The time interval after conception and before birth is called the gestation period. In human obstetrics that is fetal age plus two weeks. I don’t fully understand the two weeks, but a poem has a gestation period too. Mine begins when a word or sentence makes its way into my head-space. Then, it rambles down my mind’s winding corridor and ends in this small notebook. I have three poems sharing space in that womb of creativity.
Some pieces are written out onto a page.
Some scribbled on plain white note cards.
Some arrive inside this rubber-banded book on scraps of paper or napkins.

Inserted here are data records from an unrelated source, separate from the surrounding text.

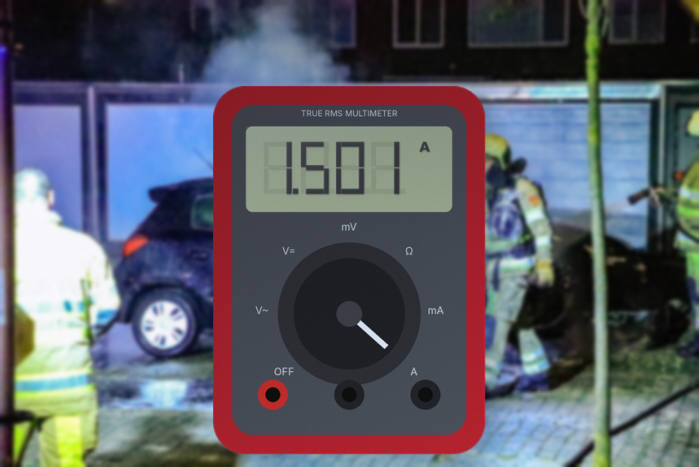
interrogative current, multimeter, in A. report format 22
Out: 1.501
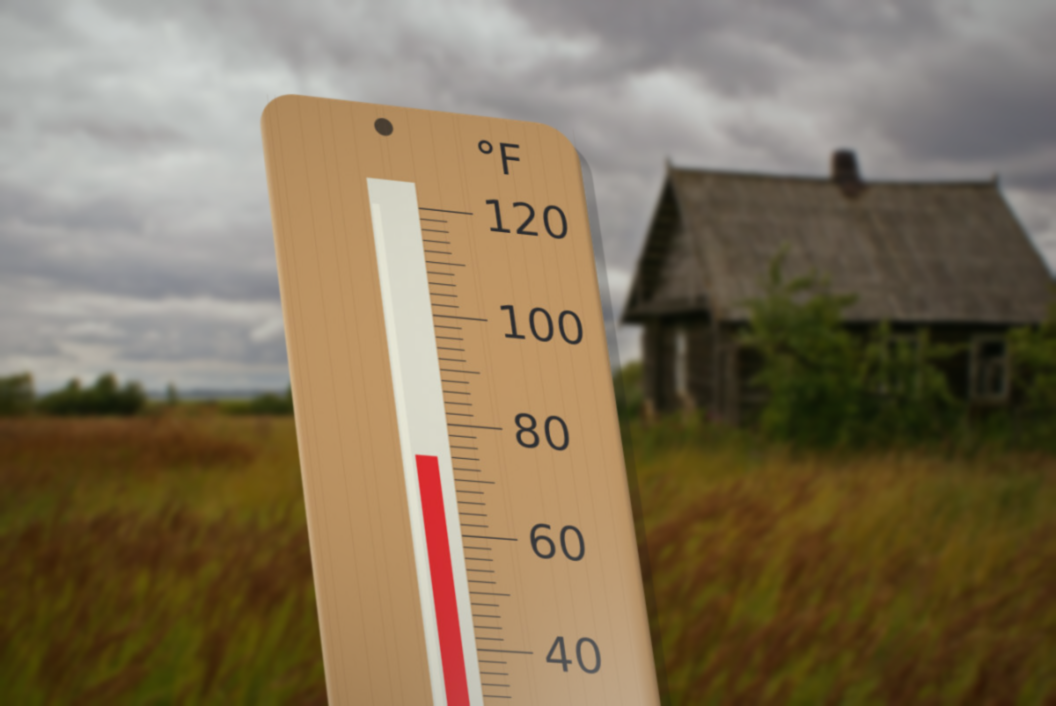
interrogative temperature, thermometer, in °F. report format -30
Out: 74
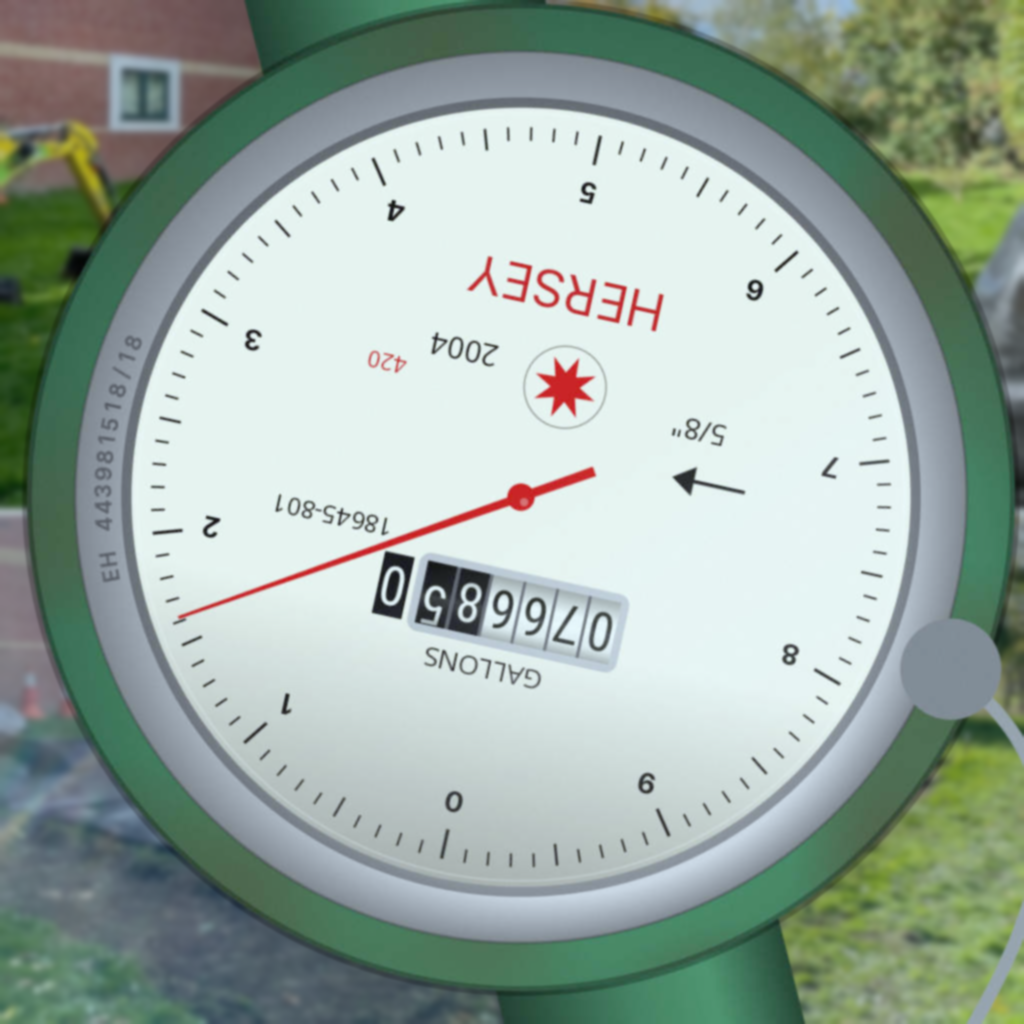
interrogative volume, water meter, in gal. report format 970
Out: 766851.6
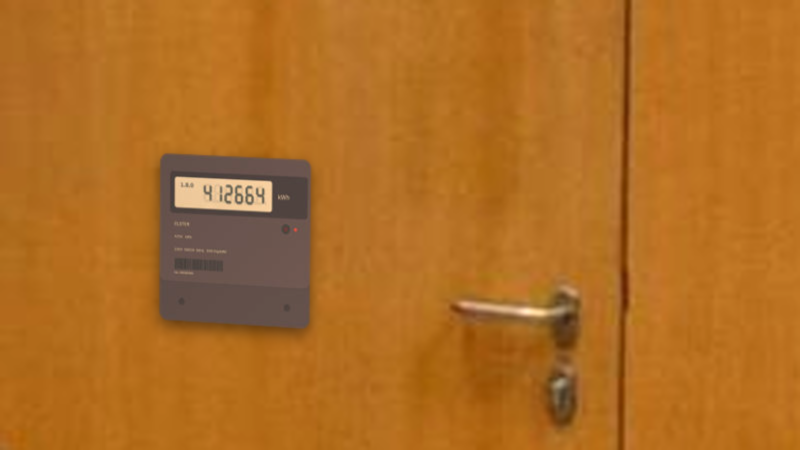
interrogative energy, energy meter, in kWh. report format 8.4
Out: 412664
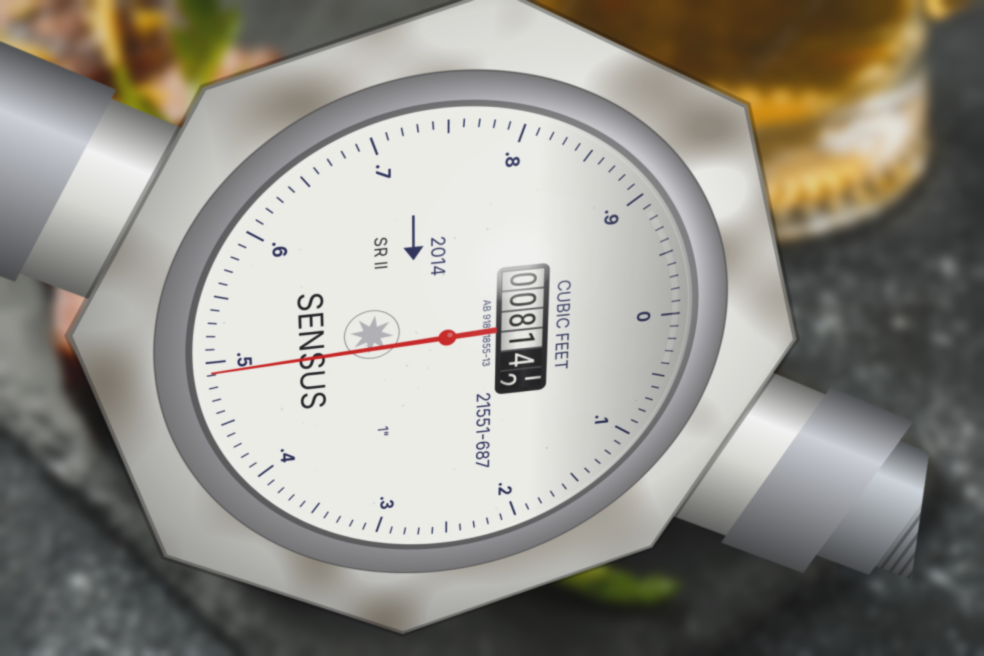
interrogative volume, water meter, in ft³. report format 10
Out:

I am not a poet (although that has never stopped me from trying). I fancy myself more a collector of thoughts. The world often assaults me with its noise, but at other times it caresses me with a sentence or two so filled with truth that I am stopped dead in my tracks. Occasionally an idea comes in a dream and if I haven’t written it down, it haunts me all day. A faceless, silent taunting.
I’ve been just devouring Devotions, the latest compilation of poetry by Mary Oliver. Her words seem to always make a perfect sense. I always wonder about the process of others. I imagine that for these great poets the words are effortless and fall onto the page like they have always belonged. There. Together. And we read them while shaking our heads in agreement, thinking “yes, of course” …” But then I read some more of Mary Oliver and realize it doesn’t happen like that at all.

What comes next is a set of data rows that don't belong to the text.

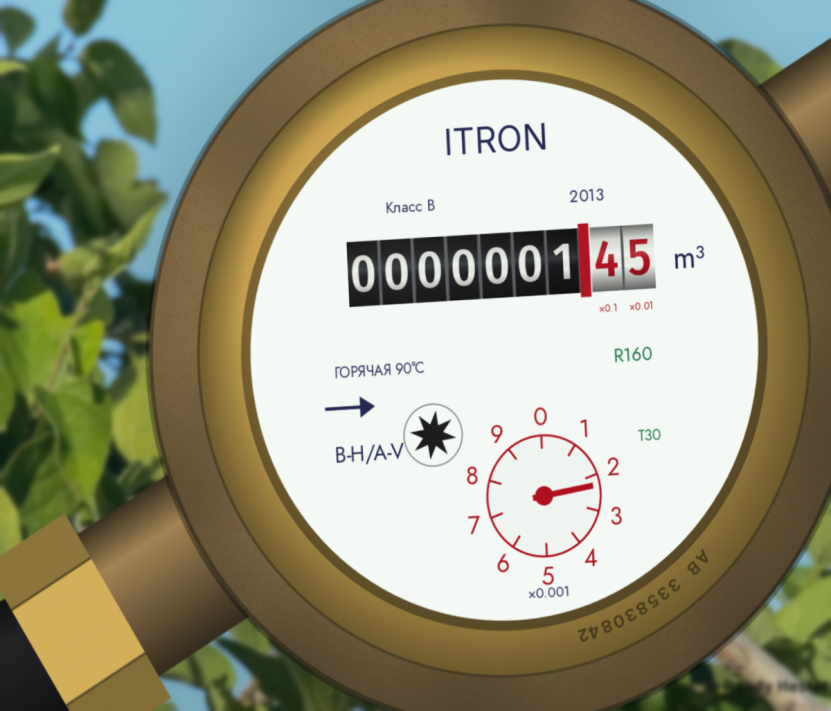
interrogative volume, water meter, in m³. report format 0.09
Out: 1.452
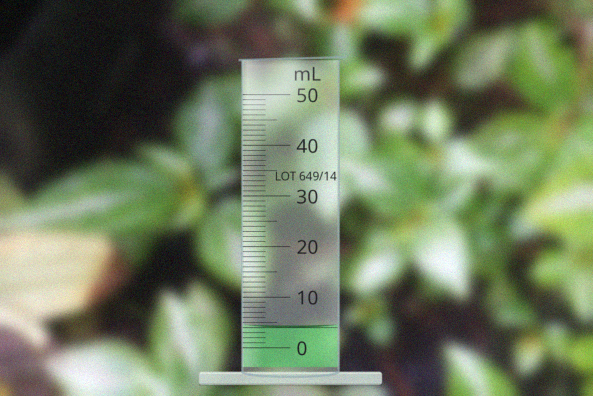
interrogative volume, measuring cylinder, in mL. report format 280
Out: 4
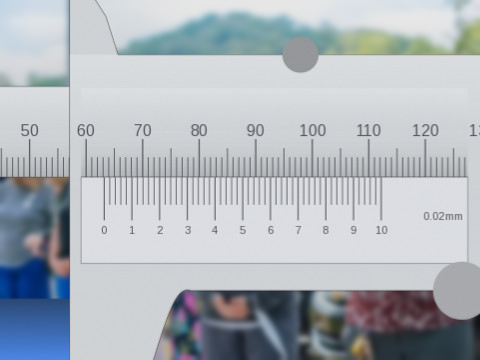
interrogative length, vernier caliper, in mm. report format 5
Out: 63.2
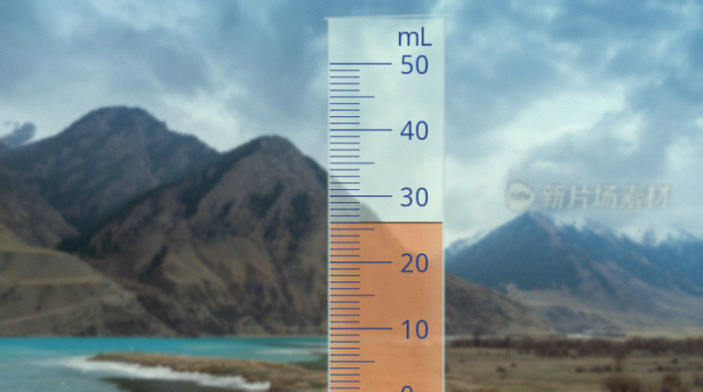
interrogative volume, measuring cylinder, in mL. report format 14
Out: 26
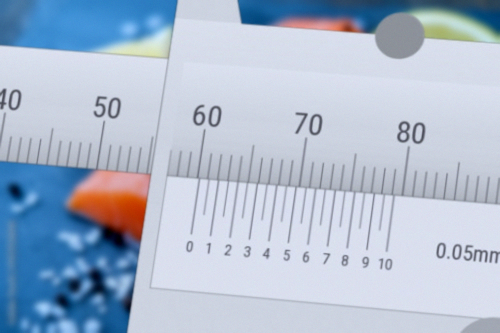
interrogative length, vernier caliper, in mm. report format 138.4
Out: 60.2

MY words are saying “really ??”
Creative work is hard. You’d have to be an artist of some kind to understand the truth of that. You can’t just schedule a time and expect the creative juices to be flowing. ( Well, I can’t. ) I need spontaneity like I need air. And when the inspiration hits, I need the freedom to follow it to its natural conclusion. Sometimes it’s as if my mind has gone speeding off into the void. Sometimes I make it safely through that tunnel and sometimes I crash and burn. Those fiery expressions are like “the one that got away”. Or the perfect sentence that vaporizes right before your sleepy eyes as you wake from a dream. I can almost see you now … shaking your head in agreement. “Yes, creative work is not for sissies and definitely not for the lazy. ”

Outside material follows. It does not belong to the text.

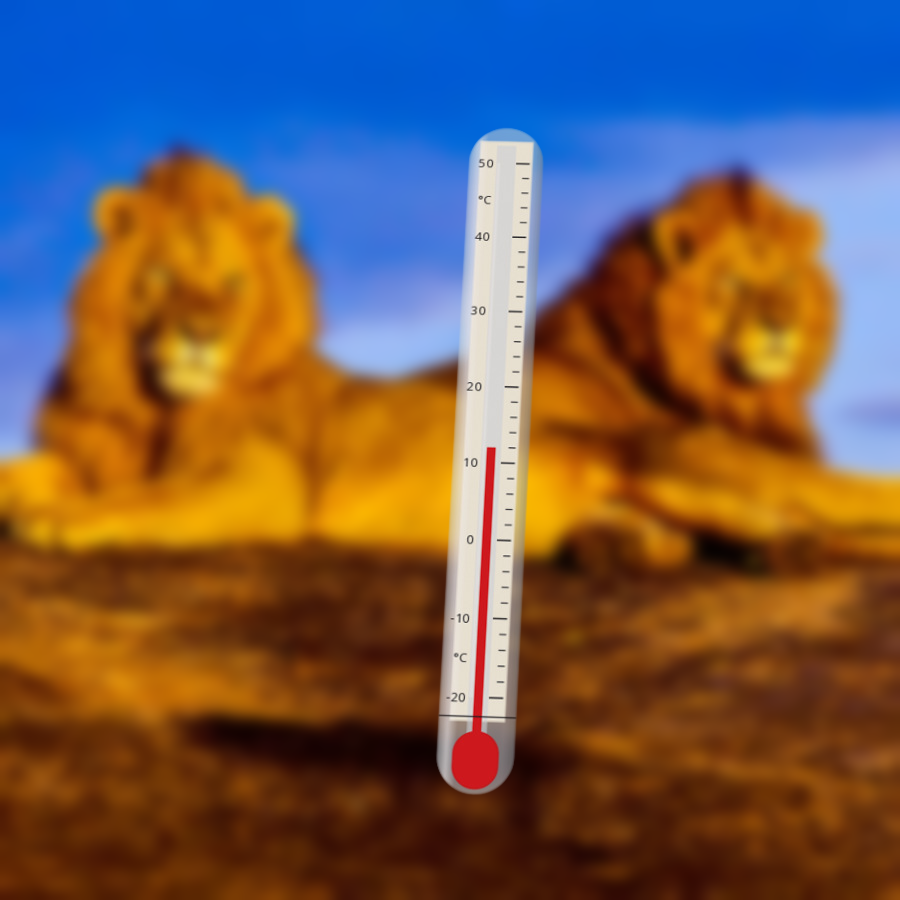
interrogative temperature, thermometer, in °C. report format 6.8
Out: 12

I am learning to be an observer in my own life and write from that place. It’s messy work, trying so hard to not try so hard. I have many crumpled sheets in that wastebasket from the times I exhaust myself trying to say a simple thing. When I try to write a poem it really helps me to learn about my own need for word economy. If my first draft is 50 words, my final draft will be half that. I’m actually enjoying the sharp, bone-jarring turns of this learning curve.